Contribuintes que possuem débitos com a prefeitura vencidos até o fim de 2018 poderão quitar ou renegociar as dívidas com parcelamentos e descontos. As deduções são sobre os juros moratórios e podem chegar a 90%. Em sessão Ordinária e Extraordinária na Câmara Municipal nesta segunda-feira (7), os vereadores aprovaram, por unanimidade, em primeira e segunda discussão, a instituição de um novo Programa Extraordinário de Recuperação Fiscal, conhecido como Refis. O período de adesão ao programa será entre 21 de outubro e 20 de dezembro.
O projeto, contudo, foi aprovado com uma emenda que estipula que, a partir de agora, os devedores que optarem pelo Refis desistirão, automaticamente, de ações contra a prefeitura que questionam débitos e execuções fiscais (leia mais abaixo).
O programa tem como alvo débitos vencidos até dezembro de 2018, que poderão ser pagos à vista com 90% de desconto sobre os juros moratórios.
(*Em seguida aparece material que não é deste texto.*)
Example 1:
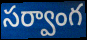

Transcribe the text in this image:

సర్వాంగ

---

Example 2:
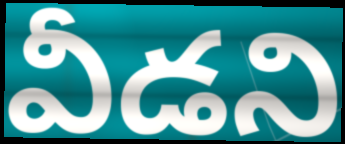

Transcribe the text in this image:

వీడని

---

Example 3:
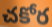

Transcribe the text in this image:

చకోర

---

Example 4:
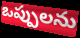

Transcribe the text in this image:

ఒప్పులను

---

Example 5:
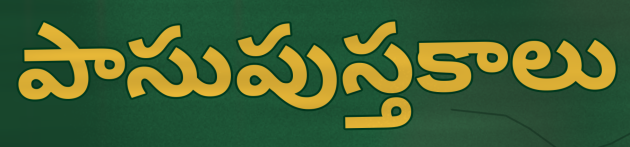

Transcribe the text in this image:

పాసుపుస్తకాలు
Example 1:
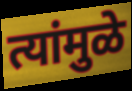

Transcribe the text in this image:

त्यांमुळे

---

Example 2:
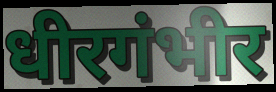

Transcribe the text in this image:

धीरगंभीर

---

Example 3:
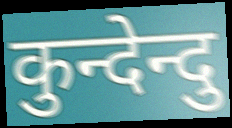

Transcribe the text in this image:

कुन्देन्दु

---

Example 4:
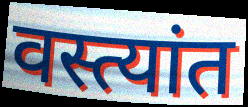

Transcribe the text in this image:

वस्त्यांत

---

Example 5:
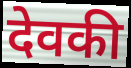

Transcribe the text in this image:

देवकी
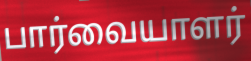
பார்வையாளர்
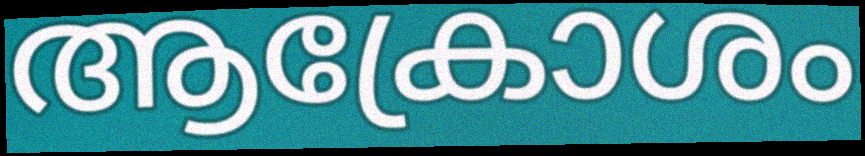
ആക്രോശം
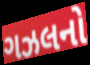
ગઝલનો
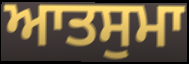
ਆਤਸੁਮਾ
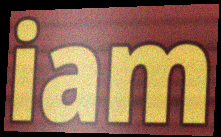
iam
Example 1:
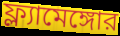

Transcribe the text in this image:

ফ্ল্যামেঙ্গোর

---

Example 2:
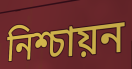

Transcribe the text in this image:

নিশ্চায়ন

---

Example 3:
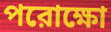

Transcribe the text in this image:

পরোক্ষো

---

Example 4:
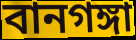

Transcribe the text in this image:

বানগঙ্গা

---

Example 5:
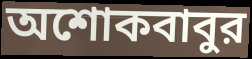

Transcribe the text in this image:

অশোকবাবুর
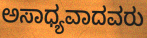
ಅಸಾಧ್ಯವಾದವರು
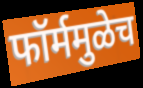
फॉर्ममुळेच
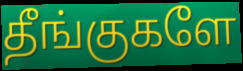
தீங்குகளே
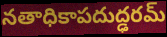
నతాధికాపదుద్ఢరమ్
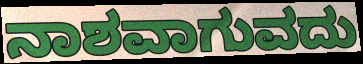
ನಾಶವಾಗುವದು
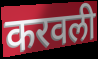
करवली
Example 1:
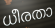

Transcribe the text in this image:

ധീരതാ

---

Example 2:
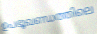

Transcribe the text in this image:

ഉപഭൂഖണ്ഡത്തിലെ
Para parcelamentos em até 12 vezes, o desconto indicado é de 75% e para parcelamentos em até 24 meses a dedução chega a 60%. É possível, contudo, parcelar o montante devido em 96 vezes (veja mais no quadro ao lado).
A prefeitura encara o Refis como incentivo e promoção à regularização dos créditos fazendários do Município, concedendo a remissão parcial dos juros moratórios e a fixação de prazos especiais de pagamento. Em condições normais, o parcelamento não supera 60 meses.
ARRECADAÇÃO
Como novo Refis, o governo espera arrecadar cerca R$ 4 milhões à vista e R$ 7 milhões parcelados.
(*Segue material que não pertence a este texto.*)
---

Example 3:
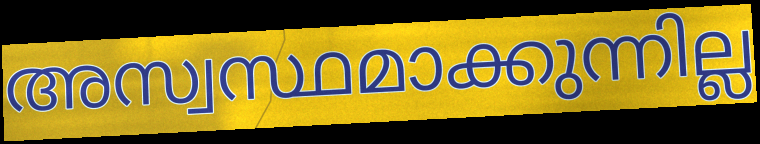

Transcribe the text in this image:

അസ്വസ്ഥമാക്കുന്നില്ല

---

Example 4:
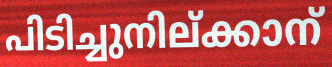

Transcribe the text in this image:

പിടിച്ചുനില്ക്കാന്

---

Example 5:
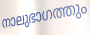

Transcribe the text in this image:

നാലുഭാഗത്തും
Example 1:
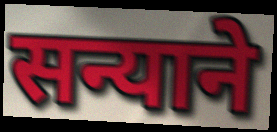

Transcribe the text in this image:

सन्याने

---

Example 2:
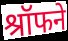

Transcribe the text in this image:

श्रॉफने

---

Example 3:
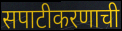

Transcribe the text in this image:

सपाटीकरणाची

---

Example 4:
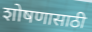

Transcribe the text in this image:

शोषणासाठी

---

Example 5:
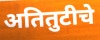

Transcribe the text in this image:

अतितुटीचे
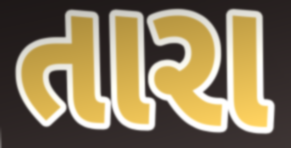
તારા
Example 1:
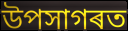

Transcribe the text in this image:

উপসাগৰত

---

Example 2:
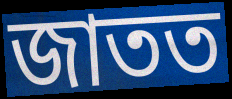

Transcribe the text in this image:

জাতত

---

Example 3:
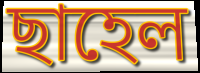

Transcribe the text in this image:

ছাহেল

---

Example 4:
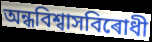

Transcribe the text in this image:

অন্ধবিশ্বাসবিৰোধী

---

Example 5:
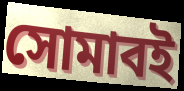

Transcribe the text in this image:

সোমাবই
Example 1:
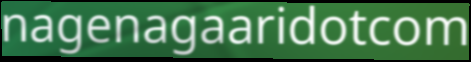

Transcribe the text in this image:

nagenagaaridotcom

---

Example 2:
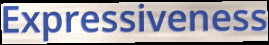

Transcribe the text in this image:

Expressiveness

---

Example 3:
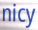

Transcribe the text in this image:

nicy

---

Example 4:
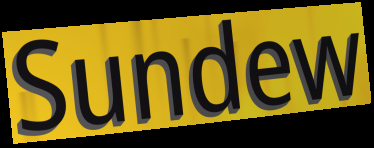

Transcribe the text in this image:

Sundew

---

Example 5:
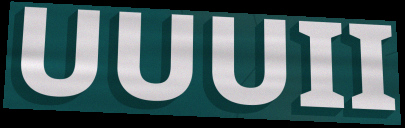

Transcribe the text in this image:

UUUII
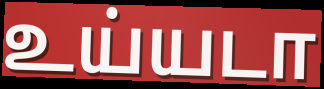
உய்யடா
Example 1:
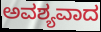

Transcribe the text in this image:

ಅವಶ್ಯವಾದ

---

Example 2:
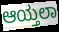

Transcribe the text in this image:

ಆಯ್ತಲಾ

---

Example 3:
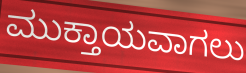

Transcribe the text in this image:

ಮುಕ್ತಾಯವಾಗಲು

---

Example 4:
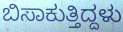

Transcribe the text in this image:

ಬಿಸಾಕುತ್ತಿದ್ದಳು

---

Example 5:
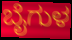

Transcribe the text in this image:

ಬೈಗುಳ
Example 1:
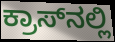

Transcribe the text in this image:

ಕ್ರಾಸ್‌ನಲ್ಲಿ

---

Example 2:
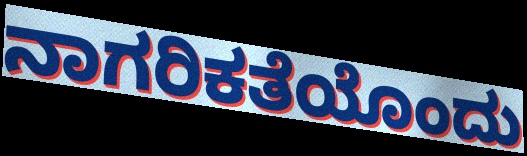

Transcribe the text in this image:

ನಾಗರಿಕತೆಯೊಂದು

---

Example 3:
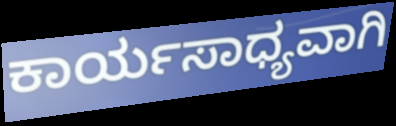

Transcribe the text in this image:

ಕಾರ್ಯಸಾಧ್ಯವಾಗಿ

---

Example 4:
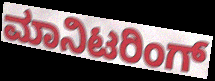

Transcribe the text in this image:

ಮಾನಿಟರಿಂಗ್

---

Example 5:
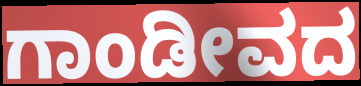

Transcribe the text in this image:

ಗಾಂಡೀವದ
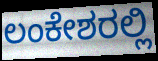
ಲಂಕೇಶರಲ್ಲಿ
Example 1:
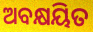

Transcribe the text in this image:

ଅବକ୍ଷୟିତ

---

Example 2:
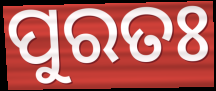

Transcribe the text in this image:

ପୁରତଃ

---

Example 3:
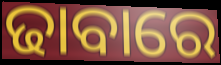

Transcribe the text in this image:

ଢାବାରେ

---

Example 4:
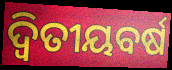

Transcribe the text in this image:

ଦ୍ୱିତୀୟବର୍ଷ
Por outro lado, ao instituir o Refis em 2019, o município pode abrir mão de receber até R$ 975 mil. Nos dois exercícios seguintes, esses valores podem chegar a R$ 662 mil e R$ 330 mil, respectivamente.
Os últimos Refis foram adotados pelas gestões em 2017 e 2015. O projeto estabelece ainda que o descumprimento das obrigações assumidas por parte dos contribuintes por período maior que 60 dias implica, de imediato e automaticamente, no rompimento do acordo.
Consta no projeto de lei 71/2019 que a medida considera requisitos da Lei de Responsabilidade Fiscal e foi acompanhada por estudo referente às implicações financeiras.
GRANDES DEVEDORES
Ao fazerem uso da tribuna, os vereadores Sandro Bussola (PDT), Natalino da Silva (PV) e Chiara Ranieri (DEM) questionaram alguns pontos do programa.
Sandro cobrou mais divulgação da ação pela prefeitura. "É preciso que os servidores no Poupatempo estejam bem informados sobre o Refis", cita. E falou da dificuldade em fazer com que os grandes devedores participem da medida. "Será que há esta preocupação?", questionou.
O vereador Natalino também seguiu a mesma linha. "Essa fúria arrecadatória da prefeitura poderia ser usada de forma jurídica para a cobrança dos 100 grandes devedores", acrescenta.
Liderança do governo na Câmara, Markinho Souza (PP) rebateu as afirmações. "Concordo que o problema está nos grandes devedores. Posso, inclusive, providenciar essa lista", ressalta.
Ele reforçou ainda que o Refis não é medida que impulsiona calotes. "As pessoas não deixarão de pagar seus impostos para esperar o Refis, é algo que não compensa, porque os descontos são sobre os juros apenas e não são de 100%", finaliza.